▸ EXERCISE GOAL
Copy out the line that contains "table_cell [151, 654, 667, 700]" and the lines after it through the final one in the entries below, exactly, with no other lines.

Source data

┄┄┄┄┄┄┄┄┄┄┄┄┄┄┄┄┄┄┄┄

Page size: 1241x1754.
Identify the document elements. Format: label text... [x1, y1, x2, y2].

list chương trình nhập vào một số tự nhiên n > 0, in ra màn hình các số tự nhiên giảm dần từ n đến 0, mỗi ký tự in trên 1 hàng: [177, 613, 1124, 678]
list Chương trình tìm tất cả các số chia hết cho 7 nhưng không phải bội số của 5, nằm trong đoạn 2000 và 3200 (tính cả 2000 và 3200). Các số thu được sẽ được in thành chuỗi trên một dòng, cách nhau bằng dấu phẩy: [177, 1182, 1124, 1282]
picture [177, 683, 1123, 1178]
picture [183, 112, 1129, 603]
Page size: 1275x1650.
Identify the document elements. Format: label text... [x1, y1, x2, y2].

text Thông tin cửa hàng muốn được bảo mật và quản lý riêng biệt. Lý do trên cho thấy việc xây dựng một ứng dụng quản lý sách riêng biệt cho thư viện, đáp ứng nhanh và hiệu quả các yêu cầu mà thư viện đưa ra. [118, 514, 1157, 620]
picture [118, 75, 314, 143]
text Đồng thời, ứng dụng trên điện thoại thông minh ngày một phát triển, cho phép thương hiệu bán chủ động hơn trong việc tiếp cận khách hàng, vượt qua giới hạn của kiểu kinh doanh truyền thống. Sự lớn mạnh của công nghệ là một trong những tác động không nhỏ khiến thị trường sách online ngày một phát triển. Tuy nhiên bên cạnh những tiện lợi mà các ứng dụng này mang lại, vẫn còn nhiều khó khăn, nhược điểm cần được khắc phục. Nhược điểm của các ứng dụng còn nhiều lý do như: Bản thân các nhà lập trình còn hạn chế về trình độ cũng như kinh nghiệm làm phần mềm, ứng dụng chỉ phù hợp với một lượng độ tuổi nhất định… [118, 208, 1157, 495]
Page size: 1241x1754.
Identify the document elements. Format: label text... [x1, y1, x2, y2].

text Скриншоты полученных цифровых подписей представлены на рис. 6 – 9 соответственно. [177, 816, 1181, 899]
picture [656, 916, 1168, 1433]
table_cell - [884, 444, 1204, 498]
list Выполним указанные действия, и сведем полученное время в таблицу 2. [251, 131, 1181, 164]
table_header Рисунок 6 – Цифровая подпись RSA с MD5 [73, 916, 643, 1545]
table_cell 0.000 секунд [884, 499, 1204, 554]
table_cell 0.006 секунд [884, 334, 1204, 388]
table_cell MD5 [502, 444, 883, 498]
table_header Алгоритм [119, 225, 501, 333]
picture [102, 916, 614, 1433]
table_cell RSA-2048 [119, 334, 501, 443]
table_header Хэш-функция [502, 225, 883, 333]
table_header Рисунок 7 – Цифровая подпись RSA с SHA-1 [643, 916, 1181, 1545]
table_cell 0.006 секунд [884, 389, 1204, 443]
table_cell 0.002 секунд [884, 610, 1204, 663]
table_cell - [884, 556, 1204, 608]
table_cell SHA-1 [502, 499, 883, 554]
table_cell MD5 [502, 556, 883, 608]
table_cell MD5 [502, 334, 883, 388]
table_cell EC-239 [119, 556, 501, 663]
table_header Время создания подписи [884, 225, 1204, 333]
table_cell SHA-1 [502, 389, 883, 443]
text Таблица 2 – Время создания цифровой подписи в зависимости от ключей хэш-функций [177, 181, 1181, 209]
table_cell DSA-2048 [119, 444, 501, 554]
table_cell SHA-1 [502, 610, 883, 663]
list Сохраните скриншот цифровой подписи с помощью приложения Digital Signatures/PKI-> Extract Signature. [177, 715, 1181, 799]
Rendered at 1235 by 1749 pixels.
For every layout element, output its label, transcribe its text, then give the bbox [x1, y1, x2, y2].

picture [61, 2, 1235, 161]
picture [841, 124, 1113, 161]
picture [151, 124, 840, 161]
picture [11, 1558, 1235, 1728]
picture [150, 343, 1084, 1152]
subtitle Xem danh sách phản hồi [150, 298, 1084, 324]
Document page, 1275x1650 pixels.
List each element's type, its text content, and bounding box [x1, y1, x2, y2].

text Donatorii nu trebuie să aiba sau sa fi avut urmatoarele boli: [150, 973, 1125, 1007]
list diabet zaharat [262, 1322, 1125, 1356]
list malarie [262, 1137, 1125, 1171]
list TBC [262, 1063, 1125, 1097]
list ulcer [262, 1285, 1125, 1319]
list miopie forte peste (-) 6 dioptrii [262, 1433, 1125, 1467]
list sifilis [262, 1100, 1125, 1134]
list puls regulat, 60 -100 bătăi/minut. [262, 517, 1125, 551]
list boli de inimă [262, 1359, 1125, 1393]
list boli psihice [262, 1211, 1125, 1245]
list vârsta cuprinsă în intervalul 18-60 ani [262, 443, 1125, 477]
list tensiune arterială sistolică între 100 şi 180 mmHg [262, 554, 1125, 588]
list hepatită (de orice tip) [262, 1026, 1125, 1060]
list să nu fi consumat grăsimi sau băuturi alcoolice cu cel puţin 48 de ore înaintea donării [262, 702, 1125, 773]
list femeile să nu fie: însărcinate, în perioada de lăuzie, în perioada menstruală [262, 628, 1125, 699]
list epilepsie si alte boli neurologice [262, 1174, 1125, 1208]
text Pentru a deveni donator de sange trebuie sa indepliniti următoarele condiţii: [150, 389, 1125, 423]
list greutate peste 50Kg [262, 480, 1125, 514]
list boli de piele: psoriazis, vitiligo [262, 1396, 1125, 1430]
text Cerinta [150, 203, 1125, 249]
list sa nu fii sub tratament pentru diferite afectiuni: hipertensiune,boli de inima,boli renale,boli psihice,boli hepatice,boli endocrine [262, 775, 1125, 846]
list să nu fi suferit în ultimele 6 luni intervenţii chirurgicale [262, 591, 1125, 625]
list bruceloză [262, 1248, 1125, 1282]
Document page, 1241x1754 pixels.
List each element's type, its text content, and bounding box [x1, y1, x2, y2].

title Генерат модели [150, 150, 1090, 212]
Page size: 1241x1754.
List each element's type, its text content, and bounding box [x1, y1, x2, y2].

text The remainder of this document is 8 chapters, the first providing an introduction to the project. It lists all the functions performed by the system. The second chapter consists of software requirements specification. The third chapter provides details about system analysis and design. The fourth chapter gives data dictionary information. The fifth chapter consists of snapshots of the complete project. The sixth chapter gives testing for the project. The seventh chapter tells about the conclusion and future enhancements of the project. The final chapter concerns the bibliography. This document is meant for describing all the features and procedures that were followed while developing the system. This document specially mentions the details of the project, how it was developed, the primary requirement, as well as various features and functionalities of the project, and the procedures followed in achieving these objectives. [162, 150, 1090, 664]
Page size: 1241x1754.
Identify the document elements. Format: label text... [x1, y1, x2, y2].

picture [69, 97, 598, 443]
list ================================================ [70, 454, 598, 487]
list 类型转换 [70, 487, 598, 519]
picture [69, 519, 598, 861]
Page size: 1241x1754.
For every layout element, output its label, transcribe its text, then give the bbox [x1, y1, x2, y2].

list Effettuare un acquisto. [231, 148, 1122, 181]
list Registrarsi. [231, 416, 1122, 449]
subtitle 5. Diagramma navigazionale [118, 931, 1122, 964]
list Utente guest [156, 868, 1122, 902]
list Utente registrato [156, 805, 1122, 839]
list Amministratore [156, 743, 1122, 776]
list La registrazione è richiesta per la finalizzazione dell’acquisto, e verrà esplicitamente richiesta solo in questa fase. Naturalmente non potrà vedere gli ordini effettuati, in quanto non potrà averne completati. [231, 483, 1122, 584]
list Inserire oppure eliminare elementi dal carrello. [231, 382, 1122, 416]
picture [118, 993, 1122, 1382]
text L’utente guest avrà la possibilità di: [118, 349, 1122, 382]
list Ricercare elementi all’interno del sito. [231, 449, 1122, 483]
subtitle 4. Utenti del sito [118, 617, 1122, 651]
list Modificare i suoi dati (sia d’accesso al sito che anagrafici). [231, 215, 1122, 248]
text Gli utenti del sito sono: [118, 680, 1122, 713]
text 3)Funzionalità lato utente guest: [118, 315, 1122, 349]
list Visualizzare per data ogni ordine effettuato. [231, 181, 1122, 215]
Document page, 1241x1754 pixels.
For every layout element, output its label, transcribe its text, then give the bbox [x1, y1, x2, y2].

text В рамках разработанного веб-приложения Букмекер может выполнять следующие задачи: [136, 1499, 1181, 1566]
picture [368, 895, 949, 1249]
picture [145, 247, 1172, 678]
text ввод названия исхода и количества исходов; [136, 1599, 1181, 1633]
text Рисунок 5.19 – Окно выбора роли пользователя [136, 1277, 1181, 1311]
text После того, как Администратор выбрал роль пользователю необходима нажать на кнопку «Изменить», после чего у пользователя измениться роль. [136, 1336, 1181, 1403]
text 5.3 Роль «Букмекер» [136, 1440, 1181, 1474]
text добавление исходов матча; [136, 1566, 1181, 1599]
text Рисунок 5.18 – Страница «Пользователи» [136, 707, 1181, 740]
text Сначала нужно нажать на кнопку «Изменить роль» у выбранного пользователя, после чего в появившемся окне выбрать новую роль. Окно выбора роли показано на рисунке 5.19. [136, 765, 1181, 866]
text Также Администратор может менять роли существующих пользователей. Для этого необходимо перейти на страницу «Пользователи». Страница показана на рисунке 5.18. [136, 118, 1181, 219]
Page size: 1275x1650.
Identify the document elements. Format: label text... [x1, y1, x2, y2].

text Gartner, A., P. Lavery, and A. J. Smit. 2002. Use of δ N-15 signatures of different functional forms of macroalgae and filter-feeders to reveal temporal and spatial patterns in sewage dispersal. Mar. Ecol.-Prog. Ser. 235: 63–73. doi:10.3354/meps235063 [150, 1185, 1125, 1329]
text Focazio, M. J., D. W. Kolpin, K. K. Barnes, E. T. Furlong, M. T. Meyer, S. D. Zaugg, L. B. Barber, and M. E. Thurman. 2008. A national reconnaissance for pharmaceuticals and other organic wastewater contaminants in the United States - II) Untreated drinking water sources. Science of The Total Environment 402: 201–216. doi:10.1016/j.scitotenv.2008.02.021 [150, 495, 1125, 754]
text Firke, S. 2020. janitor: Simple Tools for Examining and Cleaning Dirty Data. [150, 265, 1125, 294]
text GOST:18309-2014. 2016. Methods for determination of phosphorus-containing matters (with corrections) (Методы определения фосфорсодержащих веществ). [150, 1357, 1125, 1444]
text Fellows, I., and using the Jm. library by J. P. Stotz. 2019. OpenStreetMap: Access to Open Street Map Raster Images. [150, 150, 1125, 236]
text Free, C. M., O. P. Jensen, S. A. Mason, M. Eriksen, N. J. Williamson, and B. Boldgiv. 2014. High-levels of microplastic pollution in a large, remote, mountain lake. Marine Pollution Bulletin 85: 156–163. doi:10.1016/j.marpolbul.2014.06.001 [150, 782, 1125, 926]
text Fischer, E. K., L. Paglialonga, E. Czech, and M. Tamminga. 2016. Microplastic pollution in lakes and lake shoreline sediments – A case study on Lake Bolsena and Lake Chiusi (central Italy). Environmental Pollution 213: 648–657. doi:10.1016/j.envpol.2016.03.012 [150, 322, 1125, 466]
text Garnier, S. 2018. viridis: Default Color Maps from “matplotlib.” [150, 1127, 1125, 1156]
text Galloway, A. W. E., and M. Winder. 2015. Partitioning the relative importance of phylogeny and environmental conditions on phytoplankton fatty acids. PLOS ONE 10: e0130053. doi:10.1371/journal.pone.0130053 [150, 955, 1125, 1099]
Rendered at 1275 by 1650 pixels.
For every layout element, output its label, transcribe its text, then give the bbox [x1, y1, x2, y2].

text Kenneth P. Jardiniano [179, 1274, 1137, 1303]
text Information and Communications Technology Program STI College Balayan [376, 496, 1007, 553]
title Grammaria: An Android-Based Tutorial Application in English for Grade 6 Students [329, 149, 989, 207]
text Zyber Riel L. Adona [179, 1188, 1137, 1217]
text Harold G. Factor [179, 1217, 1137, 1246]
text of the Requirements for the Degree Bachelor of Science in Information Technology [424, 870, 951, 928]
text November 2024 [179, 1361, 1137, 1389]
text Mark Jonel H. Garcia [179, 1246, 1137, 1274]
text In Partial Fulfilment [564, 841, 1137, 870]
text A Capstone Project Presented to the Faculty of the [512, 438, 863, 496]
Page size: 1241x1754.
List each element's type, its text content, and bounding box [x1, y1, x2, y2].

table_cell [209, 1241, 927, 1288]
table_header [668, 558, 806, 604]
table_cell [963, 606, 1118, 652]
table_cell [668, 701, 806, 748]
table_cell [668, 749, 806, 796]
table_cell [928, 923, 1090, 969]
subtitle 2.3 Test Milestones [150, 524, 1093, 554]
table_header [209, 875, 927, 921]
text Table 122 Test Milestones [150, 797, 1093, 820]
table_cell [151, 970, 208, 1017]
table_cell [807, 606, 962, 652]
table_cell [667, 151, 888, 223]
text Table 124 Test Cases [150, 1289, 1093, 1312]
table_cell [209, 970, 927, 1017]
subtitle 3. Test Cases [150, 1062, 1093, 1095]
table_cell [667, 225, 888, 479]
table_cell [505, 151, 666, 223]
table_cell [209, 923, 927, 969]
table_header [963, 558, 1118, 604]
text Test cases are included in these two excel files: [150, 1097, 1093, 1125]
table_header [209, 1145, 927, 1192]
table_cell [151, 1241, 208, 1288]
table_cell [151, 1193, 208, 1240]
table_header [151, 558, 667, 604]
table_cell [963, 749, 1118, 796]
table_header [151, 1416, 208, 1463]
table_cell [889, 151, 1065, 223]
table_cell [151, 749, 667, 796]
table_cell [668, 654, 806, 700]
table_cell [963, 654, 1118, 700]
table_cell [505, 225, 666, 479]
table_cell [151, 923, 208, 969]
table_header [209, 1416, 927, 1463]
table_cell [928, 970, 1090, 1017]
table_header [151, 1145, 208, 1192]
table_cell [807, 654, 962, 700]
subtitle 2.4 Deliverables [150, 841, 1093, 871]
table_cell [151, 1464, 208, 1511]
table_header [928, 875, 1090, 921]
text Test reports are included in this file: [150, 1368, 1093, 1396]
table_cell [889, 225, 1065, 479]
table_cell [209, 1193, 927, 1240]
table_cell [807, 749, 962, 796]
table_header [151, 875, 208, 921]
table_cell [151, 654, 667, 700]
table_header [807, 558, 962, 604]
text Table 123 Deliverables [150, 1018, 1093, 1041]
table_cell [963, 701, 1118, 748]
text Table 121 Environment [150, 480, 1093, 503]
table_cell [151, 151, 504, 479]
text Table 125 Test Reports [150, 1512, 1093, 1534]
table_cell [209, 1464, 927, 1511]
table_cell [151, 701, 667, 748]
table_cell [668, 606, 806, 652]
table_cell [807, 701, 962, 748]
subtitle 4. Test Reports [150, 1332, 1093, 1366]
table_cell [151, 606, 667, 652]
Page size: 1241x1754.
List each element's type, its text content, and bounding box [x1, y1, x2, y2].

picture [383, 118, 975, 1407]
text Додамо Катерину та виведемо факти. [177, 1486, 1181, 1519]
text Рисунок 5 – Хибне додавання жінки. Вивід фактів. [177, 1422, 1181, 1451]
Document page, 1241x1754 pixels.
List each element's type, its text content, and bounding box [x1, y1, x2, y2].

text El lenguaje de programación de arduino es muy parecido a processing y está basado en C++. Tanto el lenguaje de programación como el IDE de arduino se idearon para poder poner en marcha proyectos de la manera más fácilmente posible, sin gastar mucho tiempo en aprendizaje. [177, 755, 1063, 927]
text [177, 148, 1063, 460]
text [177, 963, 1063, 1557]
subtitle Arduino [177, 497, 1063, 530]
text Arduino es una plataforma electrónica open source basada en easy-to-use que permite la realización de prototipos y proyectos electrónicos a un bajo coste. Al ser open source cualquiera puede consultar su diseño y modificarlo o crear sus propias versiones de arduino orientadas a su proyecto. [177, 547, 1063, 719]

┄┄┄┄┄┄┄┄┄┄┄┄┄┄┄┄┄┄┄┄

▸ WRITTEN RESPONSE
table_cell [151, 654, 667, 700]
table_header [807, 558, 962, 604]
text Table 123 Deliverables [150, 1018, 1093, 1041]
table_cell [963, 701, 1118, 748]
text Table 121 Environment [150, 480, 1093, 503]
table_cell [151, 151, 504, 479]
text Table 125 Test Reports [150, 1512, 1093, 1534]
table_cell [209, 1464, 927, 1511]
table_cell [151, 701, 667, 748]
table_cell [668, 606, 806, 652]
table_cell [807, 701, 962, 748]
subtitle 4. Test Reports [150, 1332, 1093, 1366]
table_cell [151, 606, 667, 652]
Page size: 1241x1754.
List each element's type, its text content, and bounding box [x1, y1, x2, y2].

picture [383, 118, 975, 1407]
text Додамо Катерину та виведемо факти. [177, 1486, 1181, 1519]
text Рисунок 5 – Хибне додавання жінки. Вивід фактів. [177, 1422, 1181, 1451]
Document page, 1241x1754 pixels.
List each element's type, its text content, and bounding box [x1, y1, x2, y2].

text El lenguaje de programación de arduino es muy parecido a processing y está basado en C++. Tanto el lenguaje de programación como el IDE de arduino se idearon para poder poner en marcha proyectos de la manera más fácilmente posible, sin gastar mucho tiempo en aprendizaje. [177, 755, 1063, 927]
text [177, 148, 1063, 460]
text [177, 963, 1063, 1557]
subtitle Arduino [177, 497, 1063, 530]
text Arduino es una plataforma electrónica open source basada en easy-to-use que permite la realización de prototipos y proyectos electrónicos a un bajo coste. Al ser open source cualquiera puede consultar su diseño y modificarlo o crear sus propias versiones de arduino orientadas a su proyecto. [177, 547, 1063, 719]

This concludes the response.